■ **TRY IT**: Although the data below contains pictures, please reproduce only its words, exactly.

━━━━━ DATA EXTRACT

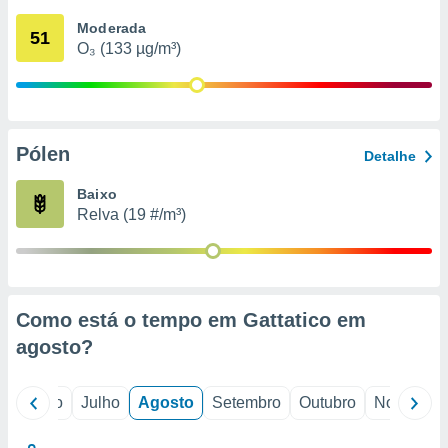
conteúdos.
Moderada
51
O₃ (133 µg/m³)
ção
ão através
de
,
 e
Pólen
Detalhe
dos,
Baixo
publicidade
Relva (19 #/m³)
s, estudos
a e
mento de
ossos 1199
Como está o tempo em Gattatico em
eiros
agosto
?
o
Junho
Julho
Agosto
Setembro
Outubro
Novembro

━━━━━━━━━━

■ **EXERCISE SOLUTION**:
conteúdos.
Moderada
51
O₃ (133 µg/m³)
ção
ão através
de
,
 e
Pólen
Detalhe
dos,
Baixo
publicidade
Relva (19 #/m³)
s, estudos
a e
mento de
ossos 1199
Como está o tempo em Gattatico em
eiros
agosto
?
o
Junho
Julho
Agosto
Setembro
Outubro
Novembro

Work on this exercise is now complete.